__DIRECTIONS FOR THIS TASK__.
Begin with the line below holding "focal_35mm: 14" and go on through the line holding "roll_deg: +0.9", duplicating each line exactly and leaving out pictures.

↓↓↓

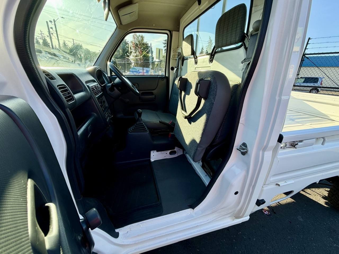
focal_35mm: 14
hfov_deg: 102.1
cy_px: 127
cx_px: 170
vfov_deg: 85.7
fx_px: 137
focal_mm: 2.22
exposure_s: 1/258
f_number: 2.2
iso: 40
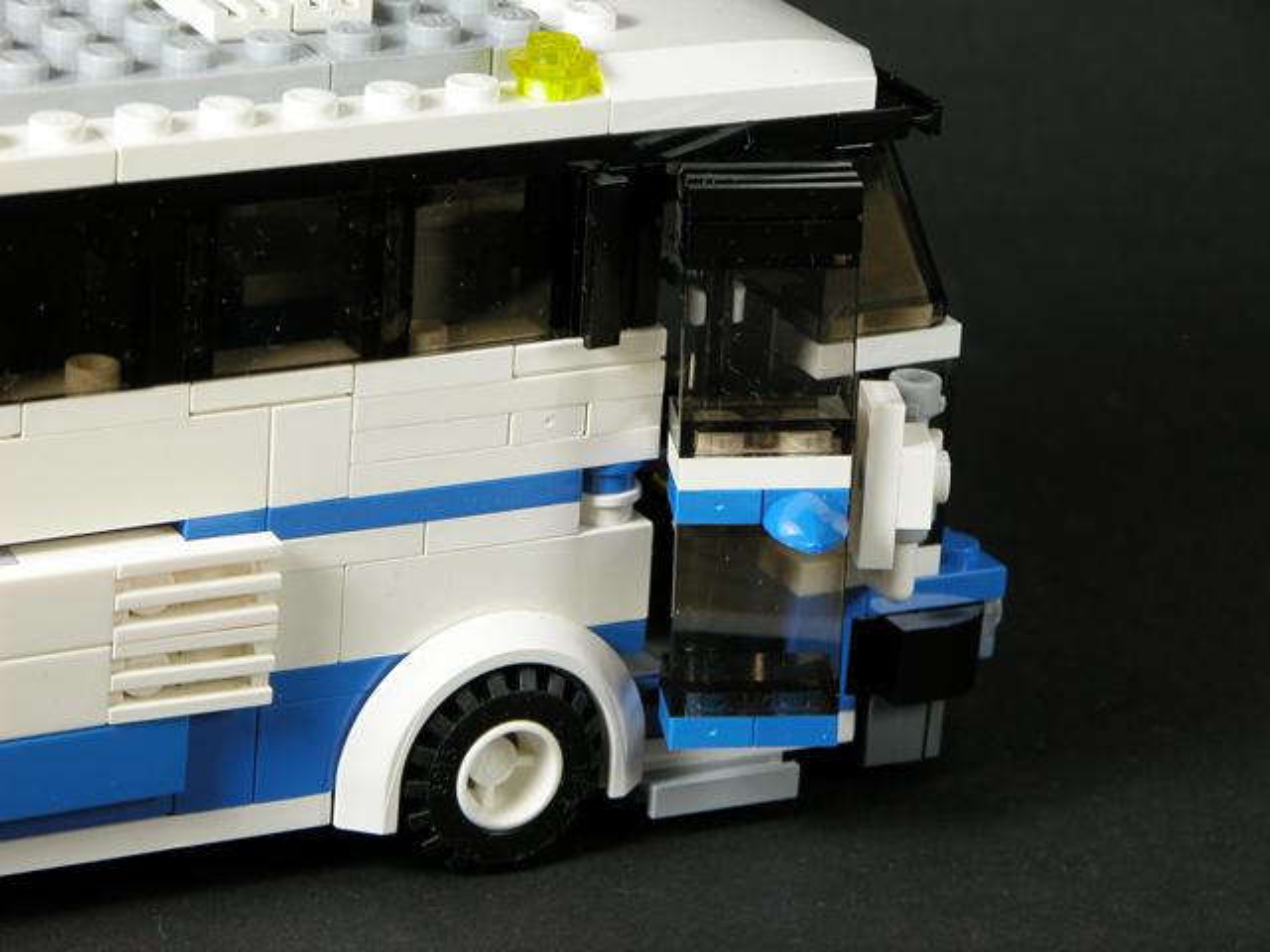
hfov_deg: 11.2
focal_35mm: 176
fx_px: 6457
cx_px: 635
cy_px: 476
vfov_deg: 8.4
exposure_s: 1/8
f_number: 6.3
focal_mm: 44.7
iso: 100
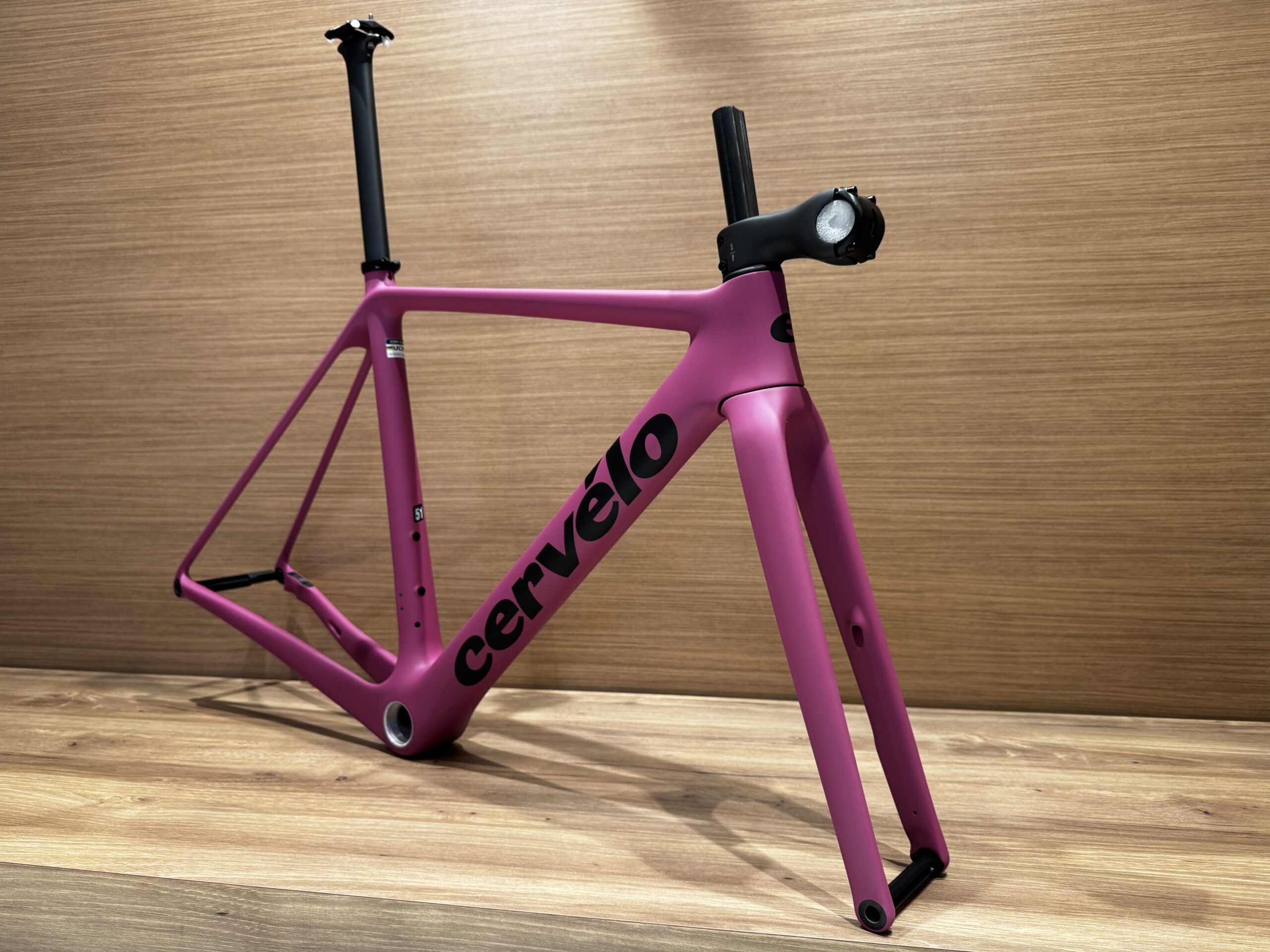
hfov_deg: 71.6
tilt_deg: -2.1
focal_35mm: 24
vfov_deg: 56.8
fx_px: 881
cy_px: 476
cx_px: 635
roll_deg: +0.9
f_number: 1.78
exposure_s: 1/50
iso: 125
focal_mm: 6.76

↑↑↑
↓↓↓

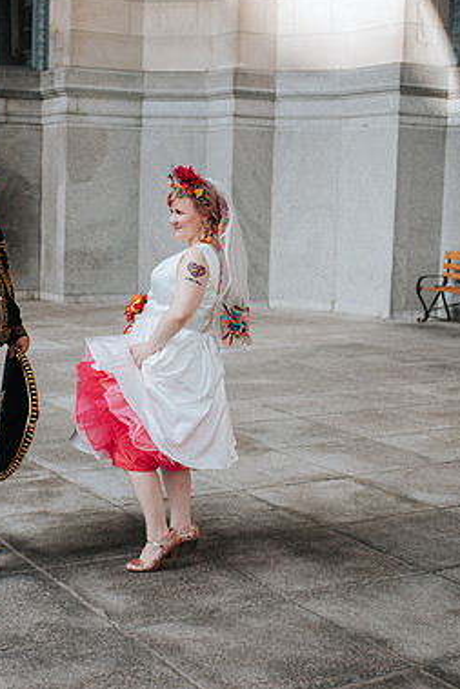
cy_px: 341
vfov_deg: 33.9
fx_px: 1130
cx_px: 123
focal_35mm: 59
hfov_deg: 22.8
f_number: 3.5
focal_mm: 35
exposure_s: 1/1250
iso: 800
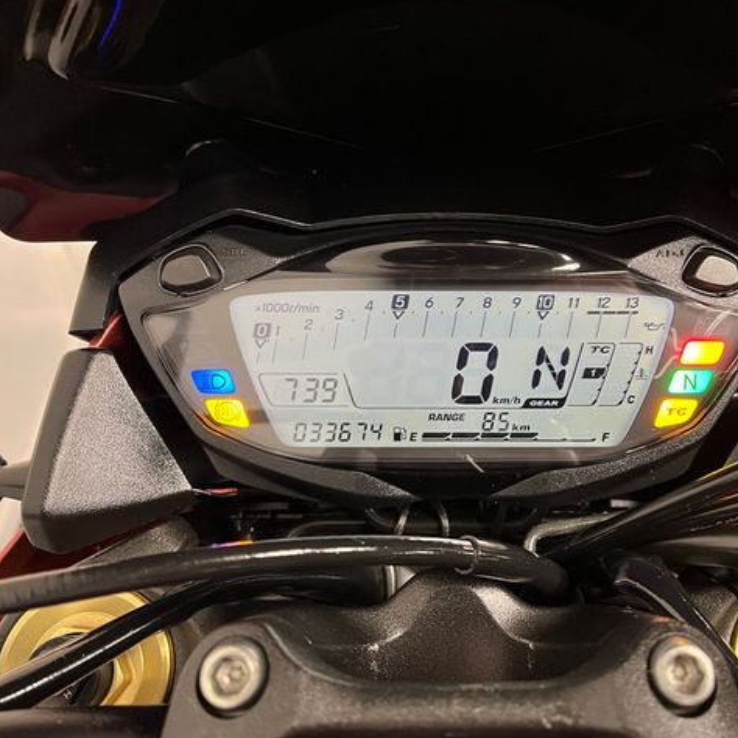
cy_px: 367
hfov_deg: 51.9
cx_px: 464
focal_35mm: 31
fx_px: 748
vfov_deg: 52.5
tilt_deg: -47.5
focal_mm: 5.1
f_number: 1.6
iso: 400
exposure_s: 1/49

↑↑↑
↓↓↓

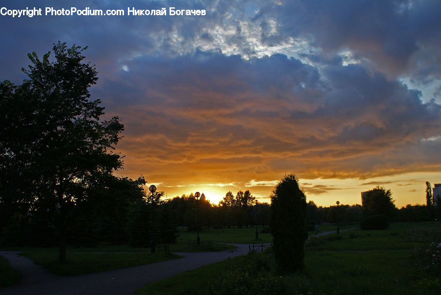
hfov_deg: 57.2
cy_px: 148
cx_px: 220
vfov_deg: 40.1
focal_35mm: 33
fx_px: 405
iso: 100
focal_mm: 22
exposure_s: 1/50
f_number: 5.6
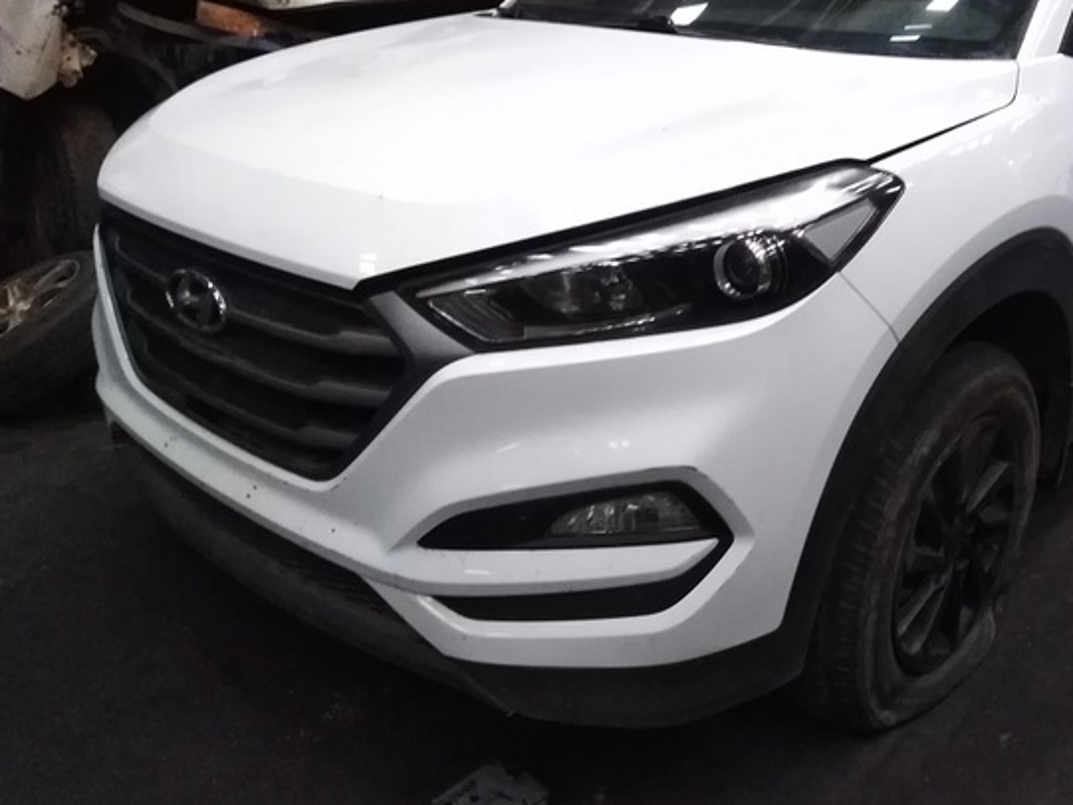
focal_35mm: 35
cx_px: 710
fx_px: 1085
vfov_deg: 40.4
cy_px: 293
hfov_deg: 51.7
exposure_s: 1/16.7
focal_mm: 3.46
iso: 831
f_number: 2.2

↑↑↑

__SOLUTION__.
focal_35mm: 14
hfov_deg: 102.1
cy_px: 127
cx_px: 170
vfov_deg: 85.7
fx_px: 137
focal_mm: 2.22
exposure_s: 1/258
f_number: 2.2
iso: 40
hfov_deg: 11.2
focal_35mm: 176
fx_px: 6457
cx_px: 635
cy_px: 476
vfov_deg: 8.4
exposure_s: 1/8
f_number: 6.3
focal_mm: 44.7
iso: 100
hfov_deg: 71.6
tilt_deg: -2.1
focal_35mm: 24
vfov_deg: 56.8
fx_px: 881
cy_px: 476
cx_px: 635
roll_deg: +0.9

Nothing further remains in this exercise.